Du côté des proches, on s'étonne que la famille soit impliquée dans le drame. Claudia Albuquerque, photographe américaine résidente de Monaco, s'est ainsi déclarée "persuadée que la famille n'était pas dans le coup" à l'AFP. Il ne peut s'agir que d'un "coup extérieur" selon elle car Sylvia était très "proche de sa mère". À 53 ans, Sylvia travaillait en effet avec sa mère pour gérer les biens de la famille - elle est très proche de son demi-frère cadet Gildo - et avait récemment dû lutter contre un cancer du sein, selon Nice-Matin. Rien, pas même la moindre petite tension entre elles, ne pourrait expliquer l'implication supposée de la fille dans la disparition de sa mère.
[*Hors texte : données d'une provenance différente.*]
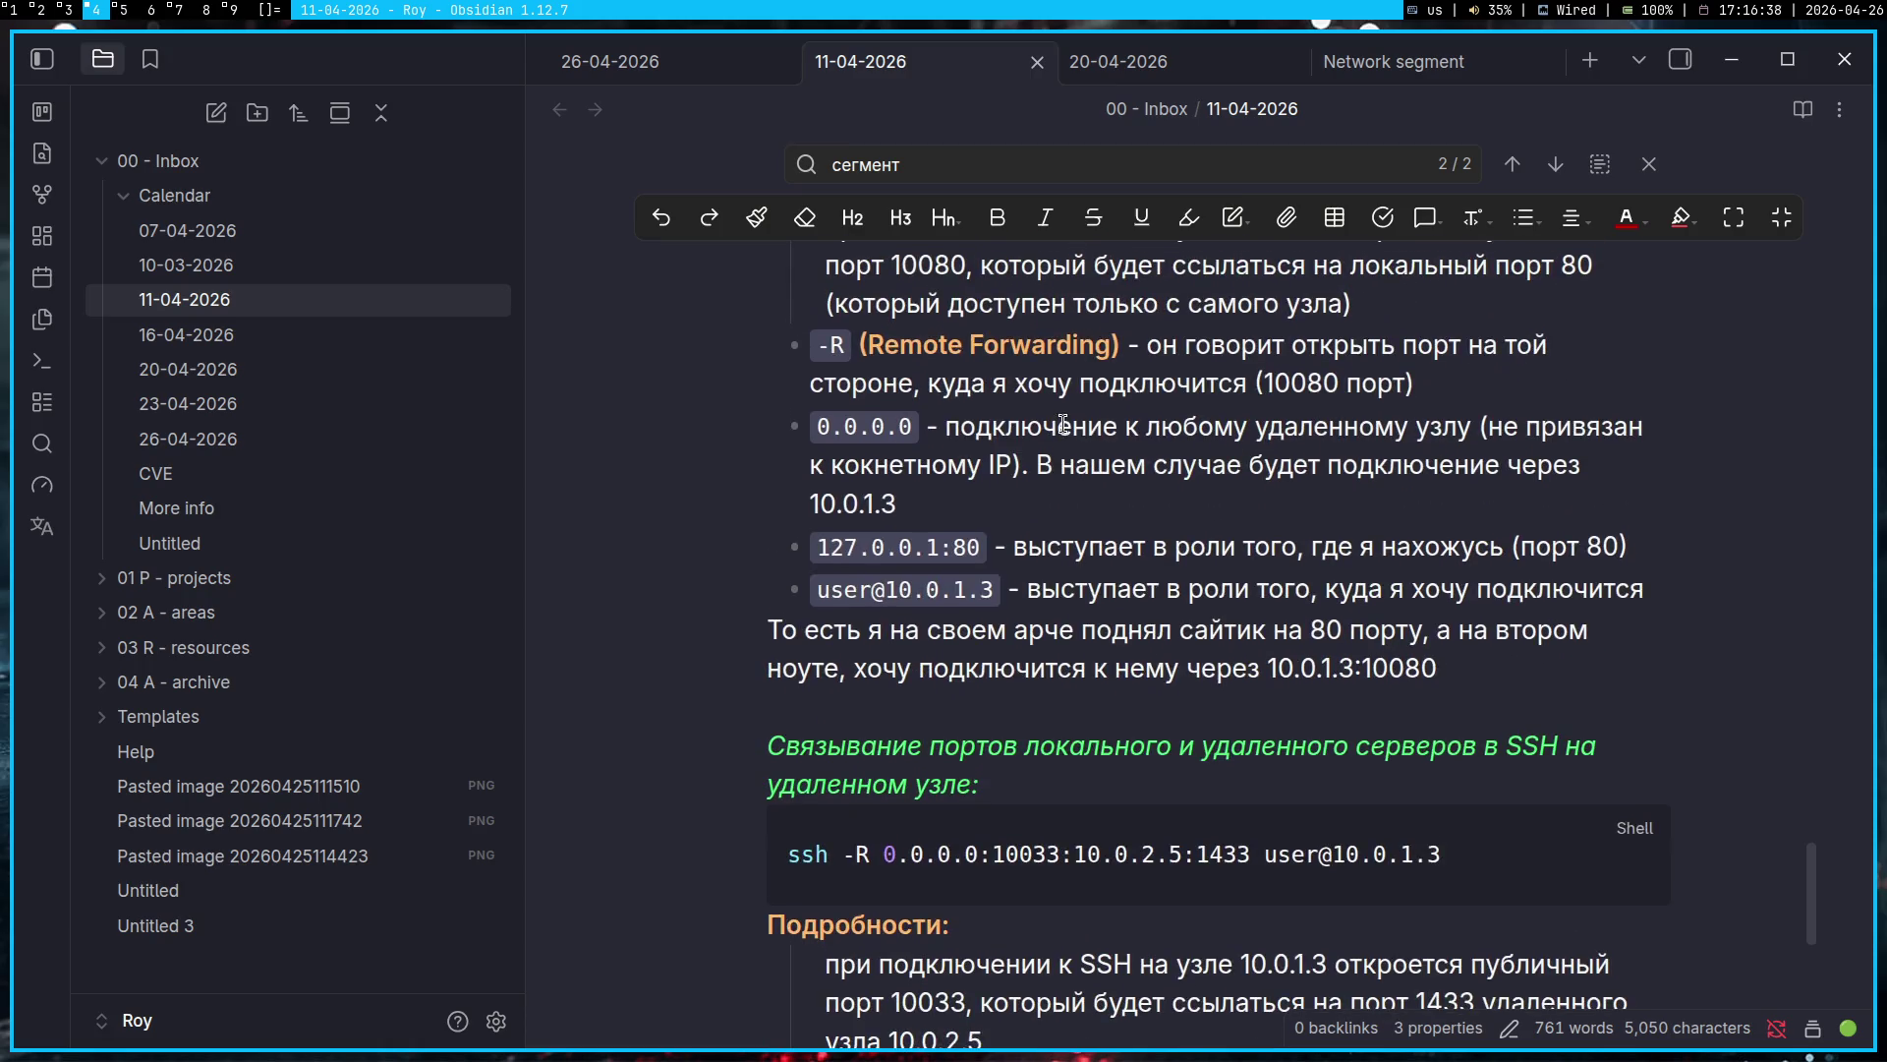
{"action": "left_click", "coordinate": [1146, 65]}
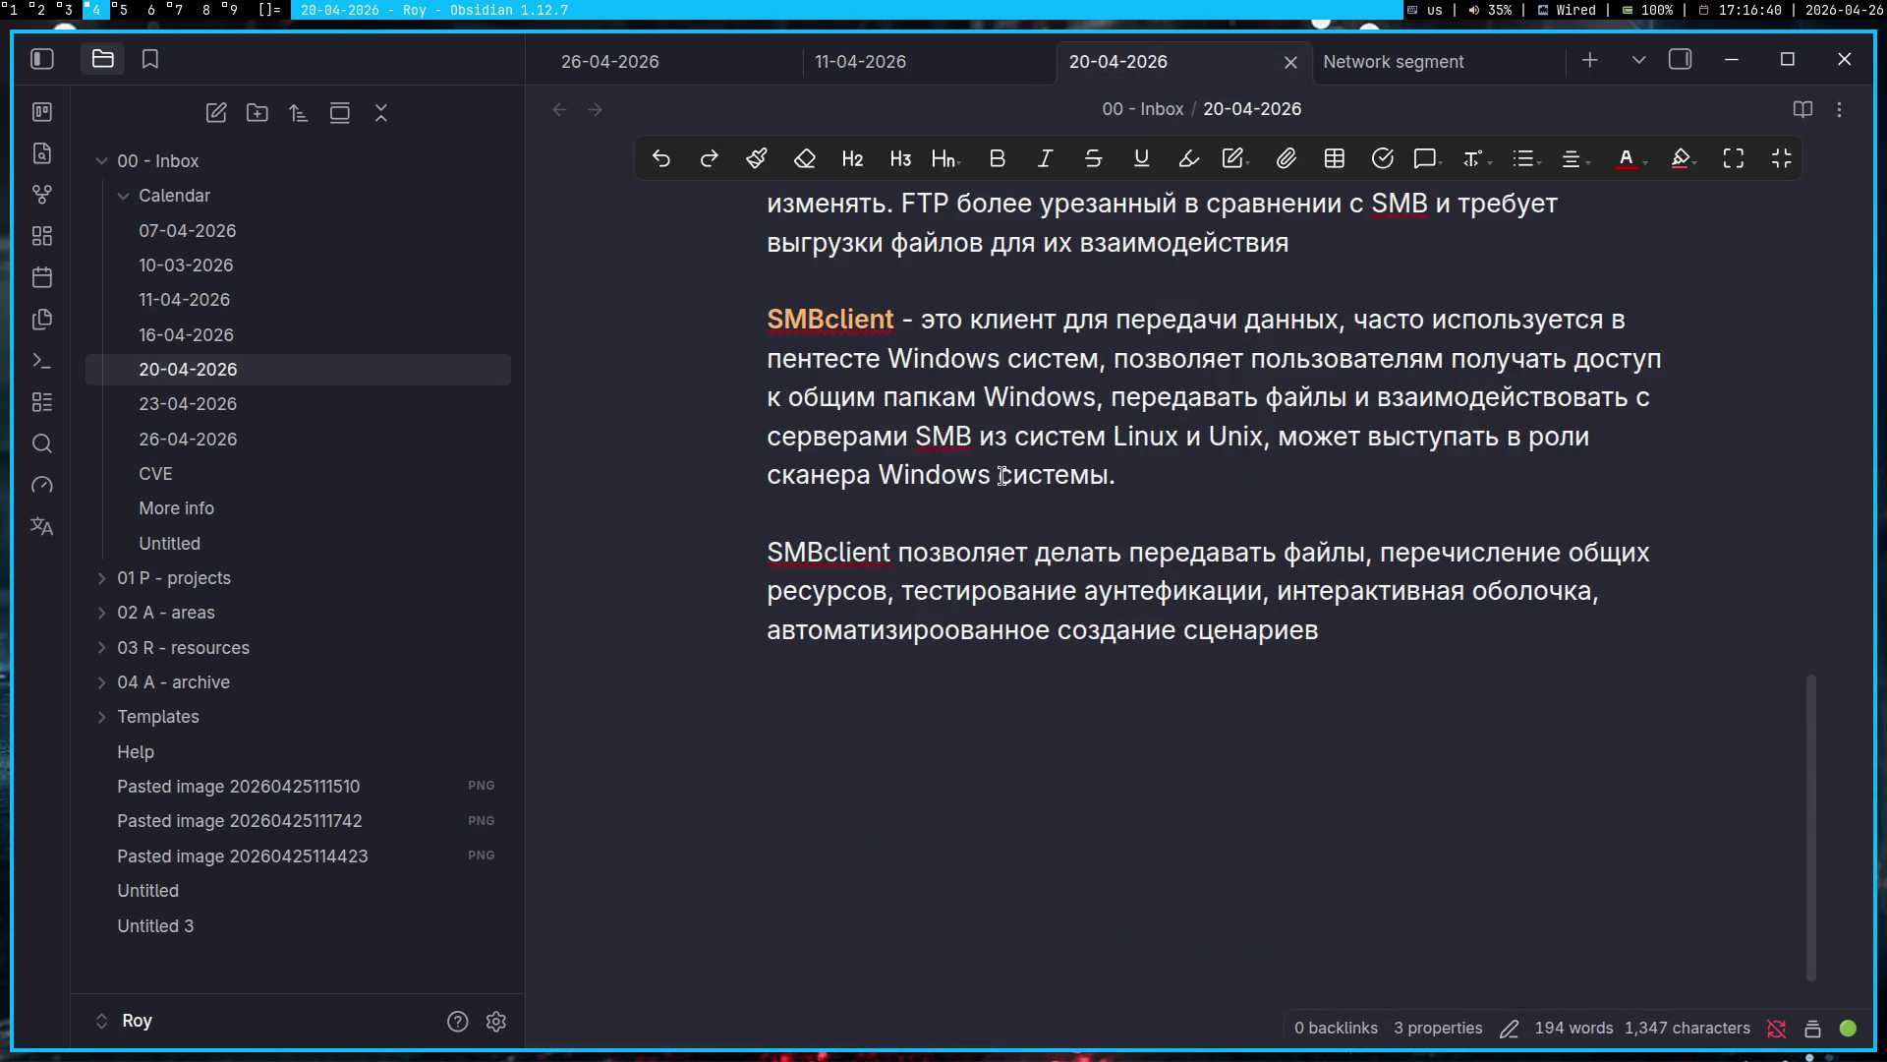
{"action": "scroll", "coordinate": [1003, 476], "scroll_direction": "up", "scroll_amount": 10}
{"action": "left_click", "coordinate": [973, 62]}
{"action": "scroll", "coordinate": [1093, 558], "scroll_direction": "up", "scroll_amount": 10}
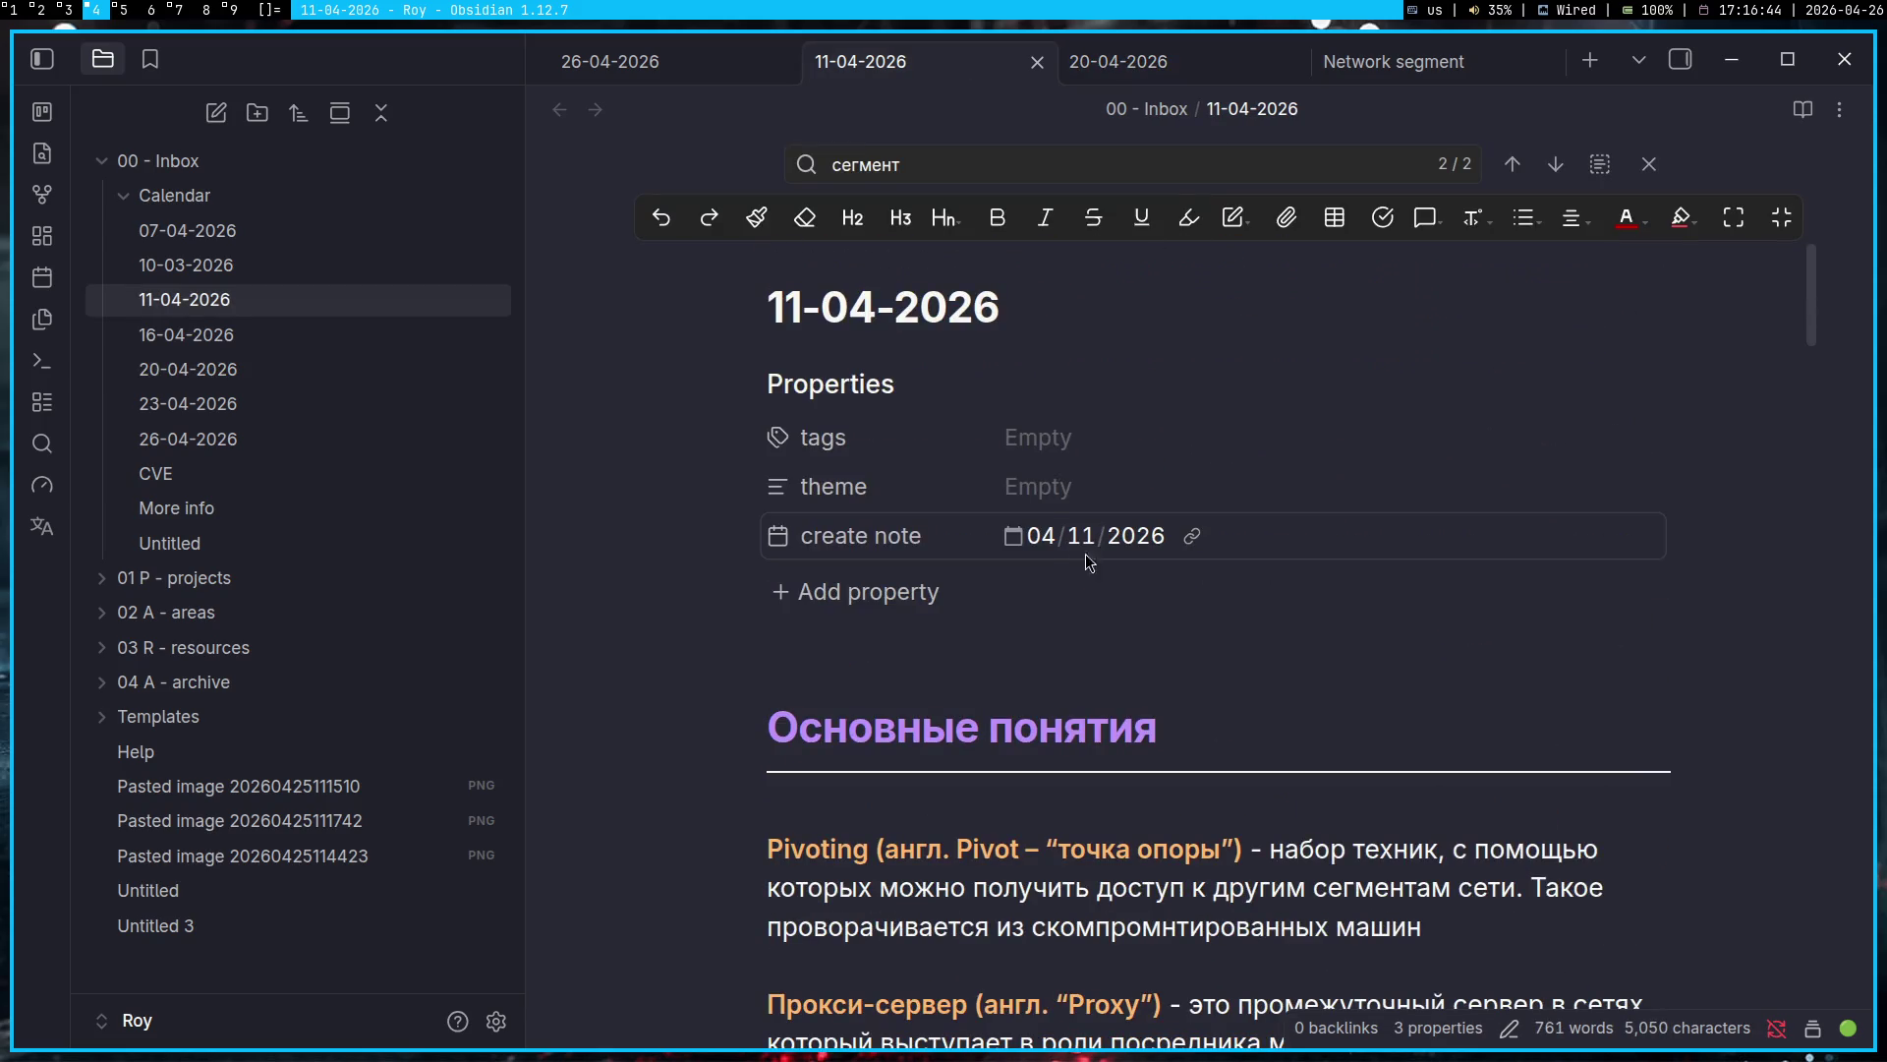
{"action": "left_click", "coordinate": [375, 395]}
Un véritable guet-apens...
Le meurtre s'est produit le 6 mai dernier devant l'hôpital L'Archet de Nice. Alors qu'Hélène Pastor s'engouffre dans sa voiture après avoir rendu visite à son fils Gildo Pastor Pallanca (47 ans), victime d'un AVC, un homme, à visage découvert, ouvre le feu à travers la vitre avant du côté passager de sa voiture et prend la fuite à pied avec un complice. La riche femme d'affaires est touchée au thorax, au cou et au visage, tandis que son chauffeur-majordome l'est au thorax, au coeur et à l'abdomen.
Ce dernier, Mohamed Darwich (64 ans), succombe à ses blessures le 10 mai. Après dix jours de coma, Hélène Pastor va toutefois se réveiller et être entendue très brièvement par les enquêteurs de la police judiciaire. Seulement voilà, elle ignore les raisons de l'attaque. Elle succombe elle aussi à ses blessures le 21 mai. La veille, une information judiciaire pour assassinat et tentative d'assassinat en bande organisée et association de malfaiteurs avait été ouverte.
L'assassinat a provoqué un véritable émoi à Monaco où la famille Pastor, à la tête d'un véritable empire immobilier, a façonné depuis les années 50 le paysage de la Principauté. Michel, le frère d'Hélène, autre grande figure de la ville-État, est quant à lui décédé en février dernier des suites d'une longue maladie à seulement 70 ans.
Le gendre d'Hélène Pastor serait-il l'instigateur de l'atroce besogne accomplie le 6 mai ? Son épouse Sylvia s'était-elle associée à lui ou ignorait-elle tout de ses noirs desseins ?
Sylvia Pastor, son concubin Wojciech Janowski et tous les présumés protagonistes et noms cités dans ce dossier restent innocents des faits qui leur sont reprochés jusqu'au jugement de cette triste histoire.